地域のバスはもう限界…運転手不足で島の路線が廃止、困った町はNPOに白羽の矢を立てる
地域住民の移動を支える公共交通機関が細ってきている。人口減や過疎化に加えて、新型コロナウイルス下での行動制限に伴う利用減も追い打ちをかけた。鹿児島県内も例外ではない。自由に動ける態勢づくりへどうすればいいか。地域公共交通の在り方を考える。(連載かごしま地域交通 第1部「ゆらぐ足元」①より) 【写真】地域のバスはもう限界…運転手不足で島の路線が廃止、困った町はNPOに白羽の矢を立てる
平日の午前6時半ごろ、長島本島北部にある路線バスの起終点「平尾車庫前」から2台が続けて出発した。1台目の阿久根方面行きは西側へ、2台目の出水方面行きは東側へと走る。それぞれ朝一番の便だ。 東回りに乗るとバス停に止まるたび、制服姿の生徒が次々乗り込んできた。島の玄関口である道の駅近くの「だんだん市場前」までの乗客20人余りのうち、一般客は1人だった。東回りと西回りの2台は市場前バス停で合流。行き先別に数人が乗り換えると、それぞれ島外へと出て行った。 長島町内を巡る南国交通の路線バス(1日7~11便、観光兼用は除く)は9月末廃止になる。運転手不足やコロナ禍に伴う経営悪化が理由。
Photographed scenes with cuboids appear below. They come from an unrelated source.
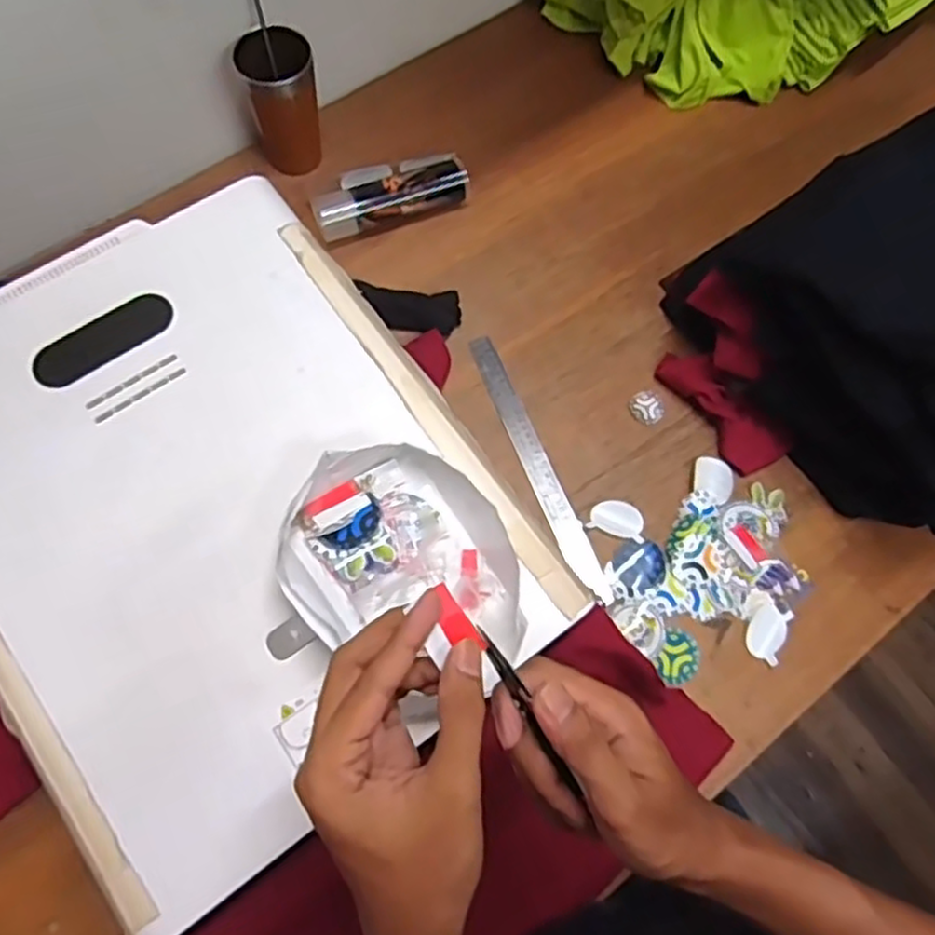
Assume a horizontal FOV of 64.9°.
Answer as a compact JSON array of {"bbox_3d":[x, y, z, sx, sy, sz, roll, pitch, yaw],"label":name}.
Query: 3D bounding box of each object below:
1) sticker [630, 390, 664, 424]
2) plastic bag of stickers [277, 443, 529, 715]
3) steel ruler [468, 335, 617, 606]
[{"bbox_3d":[0.201,-0.068,0.822,0.036,0.004,0.037,1,70,-2],"label":"sticker"},{"bbox_3d":[-0.046,0.076,0.554,0.189,0.050,0.152,42,73,12],"label":"plastic bag of stickers"},{"bbox_3d":[0.075,-0.003,0.794,0.032,0.008,0.318,-23,73,-4],"label":"steel ruler"}]

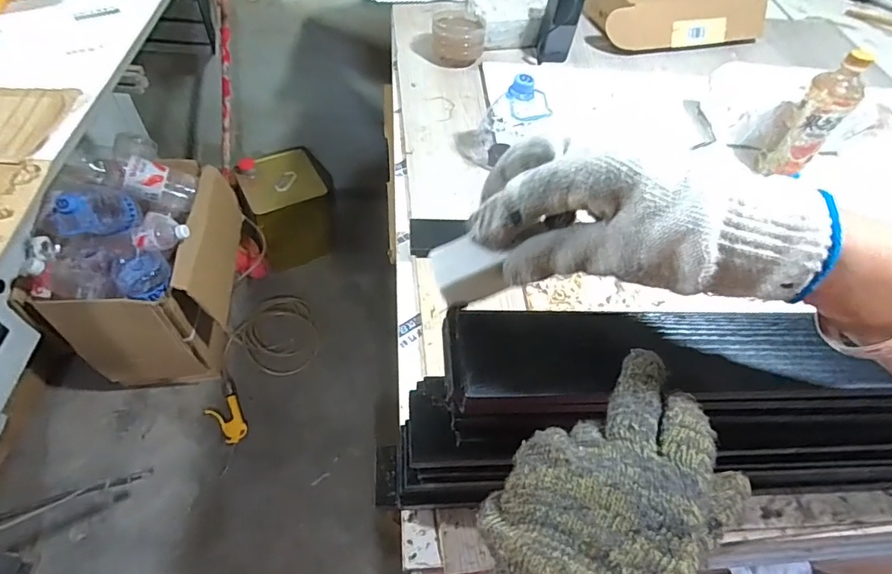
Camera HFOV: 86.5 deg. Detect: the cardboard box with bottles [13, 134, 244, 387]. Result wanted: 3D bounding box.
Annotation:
[{"bbox_3d":[-0.751,-0.038,1.261,0.379,0.572,0.495,-3,55,-9],"label":"cardboard box with bottles"}]

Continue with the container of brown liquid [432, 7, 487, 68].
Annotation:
[{"bbox_3d":[0.024,-0.490,0.919,0.105,0.074,0.113,5,54,-4],"label":"container of brown liquid"}]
10月以降は町が地元NPO法人・ながしま地域活性化推進機構に委託した代替バス運行となる。 町北部からバス通学する県立鶴翔高校(阿久根市)1年、西崎琥大郎(こたろう)さんは代替バス運行を喜ぶ。「親に毎日送迎してもらうのは難しいと心配だった。バイク通学は事故の恐れがあり、安全面からもバスがいい」
□ ■ □ 南国交通の撤退方針が公になった3月以降、町は代替手段を模索してきた。朝一番2台の乗客は約40人の高校生が大半を占め、人数からみてもタクシーではなくバス運行が必須。自治体が費用負担し民間委託するコミュニティーバス(コミュバス)に転換しようにも、長島町ではコミュバス運行も南国で、こちらも2025年春撤退の意向が示され、手詰まりとなった。 町内外の貸し切りバス事業者を中心に打診したものの、乗務員確保を主な理由に了承は得られなかった。 浮上したのが、町の緑化事業などを委託するNPO「ながしま地域活性化推進機構」だった。会員に大型免許所有者が複数在籍していた。町所有のバス2台を使い、会員が運転を担う形での具体化が動き出した。 10月から平日16便、土曜12便を運行する。運転者8人は本番を前に実地研修を繰り返している。川添英一代表理事(75)は「会員の力を役立てる機会が広がったと考える。安全第一に努めたい」と力を込める。